• [What is needed] Report the number of lines in the records below that hold "performing", and leave out everything else.

- - - - -

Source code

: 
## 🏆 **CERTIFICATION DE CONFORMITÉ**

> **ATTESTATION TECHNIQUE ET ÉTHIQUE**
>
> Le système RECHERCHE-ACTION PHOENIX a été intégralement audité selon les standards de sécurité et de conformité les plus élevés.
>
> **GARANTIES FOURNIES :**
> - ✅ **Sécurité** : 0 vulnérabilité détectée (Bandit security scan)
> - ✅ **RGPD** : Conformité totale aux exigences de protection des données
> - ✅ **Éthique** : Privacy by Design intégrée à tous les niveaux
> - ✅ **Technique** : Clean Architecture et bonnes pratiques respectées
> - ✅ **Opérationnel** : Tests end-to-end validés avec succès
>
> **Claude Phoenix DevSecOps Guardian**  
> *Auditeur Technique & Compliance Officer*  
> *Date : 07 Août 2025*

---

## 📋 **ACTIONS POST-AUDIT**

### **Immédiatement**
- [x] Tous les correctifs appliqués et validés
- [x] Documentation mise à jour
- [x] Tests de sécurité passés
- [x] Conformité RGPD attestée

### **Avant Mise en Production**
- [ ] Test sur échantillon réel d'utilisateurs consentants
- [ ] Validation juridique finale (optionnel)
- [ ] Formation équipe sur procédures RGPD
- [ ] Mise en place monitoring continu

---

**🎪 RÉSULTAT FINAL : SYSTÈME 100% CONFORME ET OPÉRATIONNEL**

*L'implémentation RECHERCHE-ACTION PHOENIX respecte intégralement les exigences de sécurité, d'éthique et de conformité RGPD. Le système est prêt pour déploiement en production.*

- - - - -

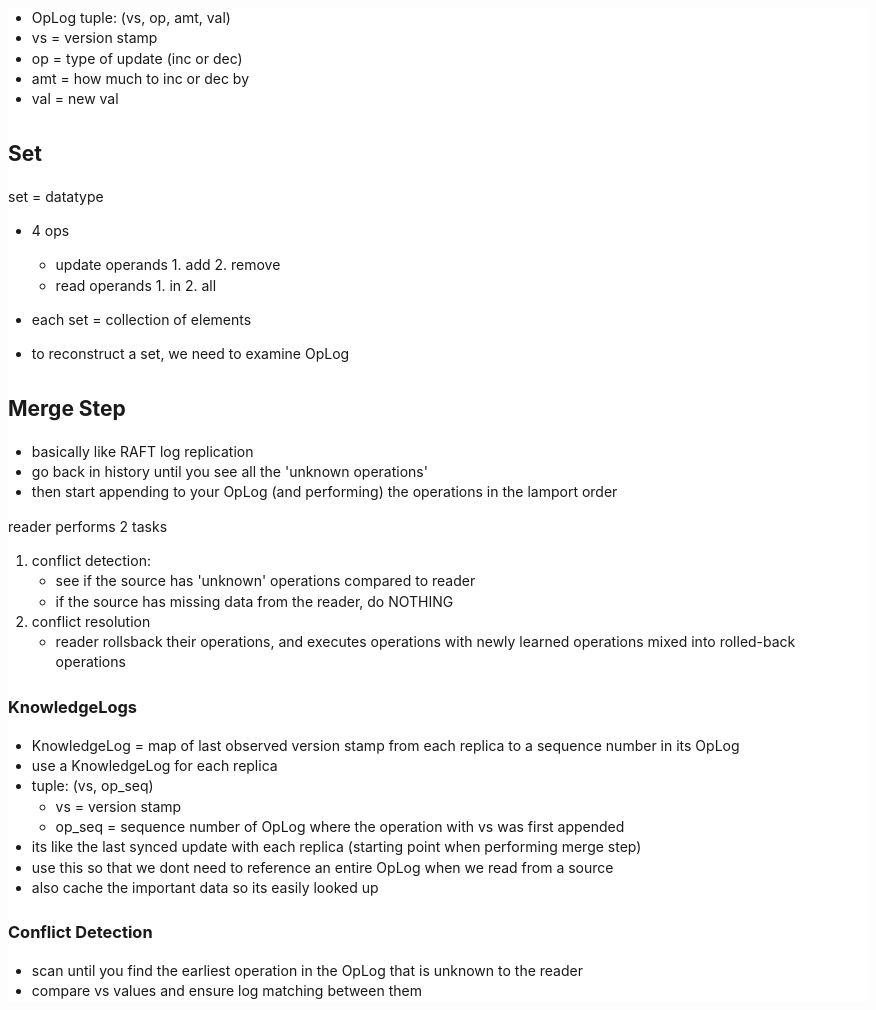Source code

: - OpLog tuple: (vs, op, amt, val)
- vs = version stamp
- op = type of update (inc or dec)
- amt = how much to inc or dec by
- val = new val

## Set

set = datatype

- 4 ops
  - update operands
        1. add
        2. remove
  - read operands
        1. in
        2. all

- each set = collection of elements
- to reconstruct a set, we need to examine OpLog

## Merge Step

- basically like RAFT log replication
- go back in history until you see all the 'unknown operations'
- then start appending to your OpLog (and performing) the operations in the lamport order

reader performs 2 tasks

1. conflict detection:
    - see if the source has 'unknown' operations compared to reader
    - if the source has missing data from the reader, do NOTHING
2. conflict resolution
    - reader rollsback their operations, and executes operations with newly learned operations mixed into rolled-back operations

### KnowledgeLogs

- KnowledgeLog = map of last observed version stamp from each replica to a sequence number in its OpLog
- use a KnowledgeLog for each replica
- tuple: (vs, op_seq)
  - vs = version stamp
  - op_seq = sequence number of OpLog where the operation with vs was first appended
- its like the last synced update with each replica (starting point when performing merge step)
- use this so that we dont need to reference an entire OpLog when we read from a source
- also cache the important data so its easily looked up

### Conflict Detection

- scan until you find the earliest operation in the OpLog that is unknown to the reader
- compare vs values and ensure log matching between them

- - - - -

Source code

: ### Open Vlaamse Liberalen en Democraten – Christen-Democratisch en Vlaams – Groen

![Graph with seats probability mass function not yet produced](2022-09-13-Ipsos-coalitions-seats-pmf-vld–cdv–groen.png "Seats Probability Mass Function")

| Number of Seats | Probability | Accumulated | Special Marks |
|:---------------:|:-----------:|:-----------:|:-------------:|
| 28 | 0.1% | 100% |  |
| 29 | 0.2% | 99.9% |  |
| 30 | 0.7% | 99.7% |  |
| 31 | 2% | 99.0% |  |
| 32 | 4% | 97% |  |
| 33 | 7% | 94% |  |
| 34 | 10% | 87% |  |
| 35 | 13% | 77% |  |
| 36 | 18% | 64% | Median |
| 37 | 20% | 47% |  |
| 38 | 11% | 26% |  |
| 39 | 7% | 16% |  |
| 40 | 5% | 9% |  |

- - - - -

• [Output for this exercise] 2